### PROVIDED PASSAGE
** start **
Shortly thereafter, Sandoz refused to provide Amgen with Sandoz's aBLA and manufacturing information for its product. When the FDA approved Sandoz's aBLA on March 6, 2015, Sandoz gave Amgen further notice of Sandoz's intent to launch its biosimilar product.
In October 2014, Amgen sued Sandoz, asserting claims of:
  • Unfair competition for unlawful business practices under California state law based on two alleged violations of the BPCIA. Amgen claimed that Sandoz violated the BPCIA by:
    • failing to disclose its aBLA and manufacturing information to Amgen within 20 days after receiving notification of the FDA's acceptance of the aBLA, as required by 42 U.S.C § 262(l)(2)(A); and
    • providing a premature and ineffective notice of commercial marketing under 42 U.S.C § 262(l)(8)(A) because the notice was sent before the FDA approved Sandoz's biosimilar product.
  • Conversion for alleged wrongful use of Amgen's approved license on Neupogen.
  • Infringement of Amgen's US Patent No. 6,162,427 ('427 patent), which covers a method of using filgrastim.
** end **
[Lines of data]
** start **
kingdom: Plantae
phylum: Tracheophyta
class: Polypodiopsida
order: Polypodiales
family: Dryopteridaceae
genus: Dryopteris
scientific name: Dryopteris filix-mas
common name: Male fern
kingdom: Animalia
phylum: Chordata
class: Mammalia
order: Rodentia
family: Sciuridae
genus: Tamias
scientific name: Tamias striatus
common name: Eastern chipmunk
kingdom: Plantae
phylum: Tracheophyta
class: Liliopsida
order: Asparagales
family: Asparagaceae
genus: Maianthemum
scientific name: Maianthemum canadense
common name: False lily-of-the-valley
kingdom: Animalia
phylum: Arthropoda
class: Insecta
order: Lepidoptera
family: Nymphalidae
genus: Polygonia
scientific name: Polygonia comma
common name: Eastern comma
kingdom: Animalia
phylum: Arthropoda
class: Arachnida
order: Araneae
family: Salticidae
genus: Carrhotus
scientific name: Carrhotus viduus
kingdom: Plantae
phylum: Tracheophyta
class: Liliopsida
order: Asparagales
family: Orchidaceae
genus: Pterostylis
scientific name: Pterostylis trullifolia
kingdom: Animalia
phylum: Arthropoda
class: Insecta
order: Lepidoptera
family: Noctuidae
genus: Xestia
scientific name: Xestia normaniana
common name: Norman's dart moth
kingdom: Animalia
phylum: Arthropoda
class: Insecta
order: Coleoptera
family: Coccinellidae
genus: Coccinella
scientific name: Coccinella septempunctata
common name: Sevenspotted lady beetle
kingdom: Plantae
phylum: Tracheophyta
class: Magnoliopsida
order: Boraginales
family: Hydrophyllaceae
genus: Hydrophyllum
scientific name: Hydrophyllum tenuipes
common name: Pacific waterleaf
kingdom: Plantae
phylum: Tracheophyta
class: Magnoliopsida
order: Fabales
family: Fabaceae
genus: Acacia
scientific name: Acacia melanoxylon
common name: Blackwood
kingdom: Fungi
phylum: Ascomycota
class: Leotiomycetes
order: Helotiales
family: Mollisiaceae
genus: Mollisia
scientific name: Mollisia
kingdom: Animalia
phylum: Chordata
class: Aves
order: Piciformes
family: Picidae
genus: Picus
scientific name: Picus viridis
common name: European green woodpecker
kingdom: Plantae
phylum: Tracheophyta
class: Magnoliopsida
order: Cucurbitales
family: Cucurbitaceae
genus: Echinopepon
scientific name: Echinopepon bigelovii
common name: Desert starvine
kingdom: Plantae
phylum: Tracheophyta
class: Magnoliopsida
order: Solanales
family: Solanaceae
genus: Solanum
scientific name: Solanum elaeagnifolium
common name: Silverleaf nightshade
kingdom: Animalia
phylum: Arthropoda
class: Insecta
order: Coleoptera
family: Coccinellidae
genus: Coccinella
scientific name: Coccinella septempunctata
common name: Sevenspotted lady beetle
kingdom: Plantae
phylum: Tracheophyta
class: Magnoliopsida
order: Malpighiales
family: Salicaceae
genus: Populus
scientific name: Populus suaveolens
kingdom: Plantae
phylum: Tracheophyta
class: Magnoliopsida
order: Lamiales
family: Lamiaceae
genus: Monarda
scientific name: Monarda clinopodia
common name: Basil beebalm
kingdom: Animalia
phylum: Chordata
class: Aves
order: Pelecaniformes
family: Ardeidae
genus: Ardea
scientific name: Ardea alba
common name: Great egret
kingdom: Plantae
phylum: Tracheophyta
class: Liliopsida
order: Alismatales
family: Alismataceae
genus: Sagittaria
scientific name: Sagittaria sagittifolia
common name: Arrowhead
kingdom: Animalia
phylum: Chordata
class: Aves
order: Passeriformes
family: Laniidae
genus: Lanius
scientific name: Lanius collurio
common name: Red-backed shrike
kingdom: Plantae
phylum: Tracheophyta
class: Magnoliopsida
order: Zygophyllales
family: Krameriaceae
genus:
** end **
### REQUIREMENT A
Print the lines of the records, starting at the first line and ending at the line that contains "scientific name: Solanum elaeagnifolium", with both of those lines included.
### REQUIREMENT B
Proceed with the text on Amgen's lawsuit against Sandoz, picking up right after its last sentence.

### TASK RESPONSE A
kingdom: Plantae
phylum: Tracheophyta
class: Polypodiopsida
order: Polypodiales
family: Dryopteridaceae
genus: Dryopteris
scientific name: Dryopteris filix-mas
common name: Male fern
kingdom: Animalia
phylum: Chordata
class: Mammalia
order: Rodentia
family: Sciuridae
genus: Tamias
scientific name: Tamias striatus
common name: Eastern chipmunk
kingdom: Plantae
phylum: Tracheophyta
class: Liliopsida
order: Asparagales
family: Asparagaceae
genus: Maianthemum
scientific name: Maianthemum canadense
common name: False lily-of-the-valley
kingdom: Animalia
phylum: Arthropoda
class: Insecta
order: Lepidoptera
family: Nymphalidae
genus: Polygonia
scientific name: Polygonia comma
common name: Eastern comma
kingdom: Animalia
phylum: Arthropoda
class: Arachnida
order: Araneae
family: Salticidae
genus: Carrhotus
scientific name: Carrhotus viduus
kingdom: Plantae
phylum: Tracheophyta
class: Liliopsida
order: Asparagales
family: Orchidaceae
genus: Pterostylis
scientific name: Pterostylis trullifolia
kingdom: Animalia
phylum: Arthropoda
class: Insecta
order: Lepidoptera
family: Noctuidae
genus: Xestia
scientific name: Xestia normaniana
common name: Norman's dart moth
kingdom: Animalia
phylum: Arthropoda
class: Insecta
order: Coleoptera
family: Coccinellidae
genus: Coccinella
scientific name: Coccinella septempunctata
common name: Sevenspotted lady beetle
kingdom: Plantae
phylum: Tracheophyta
class: Magnoliopsida
order: Boraginales
family: Hydrophyllaceae
genus: Hydrophyllum
scientific name: Hydrophyllum tenuipes
common name: Pacific waterleaf
kingdom: Plantae
phylum: Tracheophyta
class: Magnoliopsida
order: Fabales
family: Fabaceae
genus: Acacia
scientific name: Acacia melanoxylon
common name: Blackwood
kingdom: Fungi
phylum: Ascomycota
class: Leotiomycetes
order: Helotiales
family: Mollisiaceae
genus: Mollisia
scientific name: Mollisia
kingdom: Animalia
phylum: Chordata
class: Aves
order: Piciformes
family: Picidae
genus: Picus
scientific name: Picus viridis
common name: European green woodpecker
kingdom: Plantae
phylum: Tracheophyta
class: Magnoliopsida
order: Cucurbitales
family: Cucurbitaceae
genus: Echinopepon
scientific name: Echinopepon bigelovii
common name: Desert starvine
kingdom: Plantae
phylum: Tracheophyta
class: Magnoliopsida
order: Solanales
family: Solanaceae
genus: Solanum
scientific name: Solanum elaeagnifolium

### TASK RESPONSE B
In response, Sandoz counterclaimed for a declaratory judgment that its actions were permitted under the BPCIA and that the '427 patent was invalid and not infringed. In January 2015, the parties filed cross-motions for judgment on the pleadings and Amgen also filed a motion for a preliminary injunction to enjoin Sandoz from launching its biosimilar product until after FDA approval.
The district court granted partial judgment to Sandoz on its BPCIA counterclaims and dismissed Amgen's state law claims, concluding that Sandoz did not violate the BPCIA. The district court found that:
  • The BPCIA supported Sandoz's decision not to disclose its aBLA and manufacturing information, subject to 42 U.S.C § 262(l)(9)(C), which permits a RPS (such as Amgen) to sue an aBLA applicant (such as Sandoz) who refuses to disclose its biosimilar application and manufacturing information within 20 days after the FDA's acceptance of the aBLA.
  • Sandoz's refusal to provide its aBLA and manufacturing information does not provide a basis to award Amgen injunctive relief or damages.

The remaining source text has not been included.